At a Congressional Hockey Caucus panel today on Capitol Hill, National Hockey League Commissioner Gary Bettman joined Johnny C. Taylor Jr., president and CEO of the Thurgood Marshall College Fund, in announcing a new four-year scholarship initiative aimed at inner-city youths.
Rep. Pat Meehan (R-Pa.), co-chair of the caucus, hosted the panel today, with NBC News anchor Luke Russert as a moderator. While football and basketball don’t have congressional caucuses of their own, a minor league baseball caucus exists, as does a Congressional Youth Sports Caucus.
The NHL-Thurgood Marshall scholarship initiative, scheduled to launch in January, will be open to any child who participates in the NHL’s Hockey Is for Everyone program, which looks to expand the game into traditionally underserved urban areas.
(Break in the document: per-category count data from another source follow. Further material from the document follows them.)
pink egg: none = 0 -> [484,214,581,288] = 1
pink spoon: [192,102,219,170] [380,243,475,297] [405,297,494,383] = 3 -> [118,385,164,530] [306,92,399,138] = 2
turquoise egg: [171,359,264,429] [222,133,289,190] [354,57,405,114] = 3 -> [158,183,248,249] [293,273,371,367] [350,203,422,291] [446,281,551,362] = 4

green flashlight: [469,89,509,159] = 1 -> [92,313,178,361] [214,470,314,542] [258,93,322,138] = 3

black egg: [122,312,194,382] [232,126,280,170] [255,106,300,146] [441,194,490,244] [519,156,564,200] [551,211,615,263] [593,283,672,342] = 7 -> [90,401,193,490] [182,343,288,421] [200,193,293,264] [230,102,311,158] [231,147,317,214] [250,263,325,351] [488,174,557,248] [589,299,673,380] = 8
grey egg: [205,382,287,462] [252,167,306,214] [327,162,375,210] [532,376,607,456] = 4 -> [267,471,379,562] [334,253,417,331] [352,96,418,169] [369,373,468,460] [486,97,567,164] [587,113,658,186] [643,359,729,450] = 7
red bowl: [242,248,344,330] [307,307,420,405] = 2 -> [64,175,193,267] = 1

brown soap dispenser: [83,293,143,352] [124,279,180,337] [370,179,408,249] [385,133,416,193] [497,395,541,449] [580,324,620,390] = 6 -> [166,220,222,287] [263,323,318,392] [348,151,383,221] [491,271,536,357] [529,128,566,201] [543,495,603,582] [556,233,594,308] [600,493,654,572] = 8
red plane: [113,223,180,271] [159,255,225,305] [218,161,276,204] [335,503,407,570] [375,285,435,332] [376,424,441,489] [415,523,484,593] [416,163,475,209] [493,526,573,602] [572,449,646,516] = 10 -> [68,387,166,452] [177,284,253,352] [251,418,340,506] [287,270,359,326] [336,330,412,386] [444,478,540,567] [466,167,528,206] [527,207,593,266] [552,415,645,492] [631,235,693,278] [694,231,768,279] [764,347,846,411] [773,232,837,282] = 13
Bettman said at the briefing today that the Hockey Is for Everyone initiative was about “character development and life-skills training,” not just a program designed to improve students’ hockey skills. In the 25+ HIFE organizations across the U.S., students must maintain a 3.0 grade point average to participate in the program.
For the new initiative, all applicants must maintain a 3.0 GPA to even be considered, and must continue averaging a 3.0 throughout college to keep their four-year, merit-based scholarship. The program will give preference to any student who wishes to attend one of the nation’s 47 public historically black colleges or universities (HBCUs).
Taylor said in an interview after the briefing that the scholarship fund has already raised roughly $120,000, largely due to proceeds from the upcoming Congressional Hockey Challenge (this Sunday, March 4).
When asked what his goal was for the fund, he replied, “My dream? My dream is that we put 200 children in school next year. And what’s wonderful about the commitment is that it’s not one year. The commitment is to take each one of these kids through four years.”
According to Taylor, the average in-state tuition for an HBCU is somewhere around $6,200, which means the group is roughly one-tenth of the way toward completing his goal at this point. The NHL and Thurgood Marshall College Fund will continue to fundraise this coming year for the initiative.
During the panel, Taylor credited his vice president of government affairs, Willie Meaux, for getting the partnership off the ground. When Meaux initially confronted Taylor about the proposed partnership, Taylor, replied, “What? Black people don’t play hockey. We don’t watch hockey.”
Meaux pressed Taylor into a meeting, he complied, and the rest is history.
He realized that many inner-city children don’t have access to ice rinks to play hockey, and thus, the game would never grow on a grassroots level in those places until that problem was remedied.
“The emergence of a partnership such as this between the National Hockey League and the Thurgood Marshall College Fund provides an opportunity for African-American youth to expand their horizons and participate in a sport that has not been historically embraced,” said Taylor in a statement. “This not only serves as an opportunity for more engagement with the sport of hockey, but it is also a pathway to higher education.”